Data excerpts -
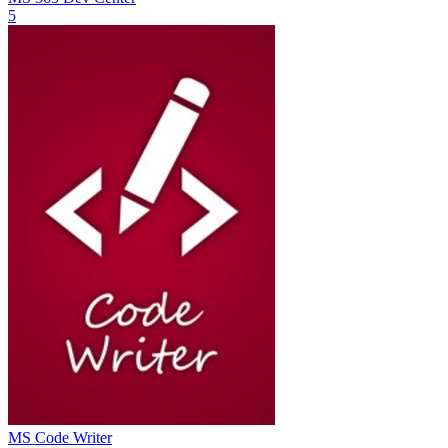
5
MS Code Writer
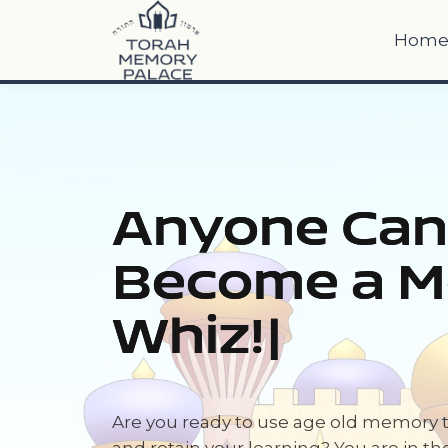
Hom
Anyone Can
Become a 
Whi
|
Are you ready to use age old memory 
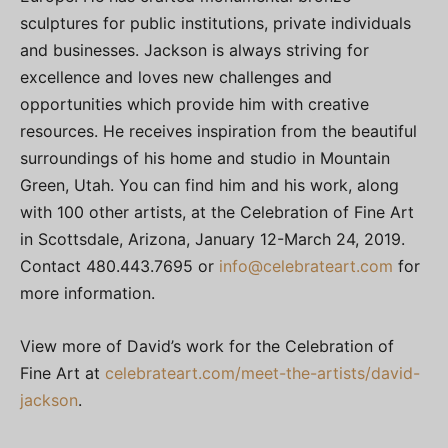
sculptures for public institutions, private individuals
and businesses. Jackson is always striving for
excellence and loves new challenges and
opportunities which provide him with creative
resources. He receives inspiration from the beautiful
surroundings of his home and studio in Mountain
Green, Utah. You can find him and his work, along
with 100 other artists, at the Celebration of Fine Art
in Scottsdale, Arizona, January 12-March 24, 2019.
Contact 480.443.7695 or
info@celebrateart.com
for
more information.
View more of David’s work for the Celebration of
Fine Art at
celebrateart.com/meet-the-artists/david-
jackson
.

Work to be completed - Please rewrite the text of the data above with every "Celebration" renamed to "Festival", keeping everything else the same. Leave out the pictures.

Response to this task -
5
MS Code Writer
Hom
Anyone Can
Become a 
Whi
|
Are you ready to use age old memory 
sculptures for public institutions, private individuals
and businesses. Jackson is always striving for
excellence and loves new challenges and
opportunities which provide him with creative
resources. He receives inspiration from the beautiful
surroundings of his home and studio in Mountain
Green, Utah. You can find him and his work, along
with 100 other artists, at the Festival of Fine Art
in Scottsdale, Arizona, January 12-March 24, 2019.
Contact 480.443.7695 or
info@celebrateart.com
for
more information.
View more of David’s work for the Festival of
Fine Art at
celebrateart.com/meet-the-artists/david-
jackson
.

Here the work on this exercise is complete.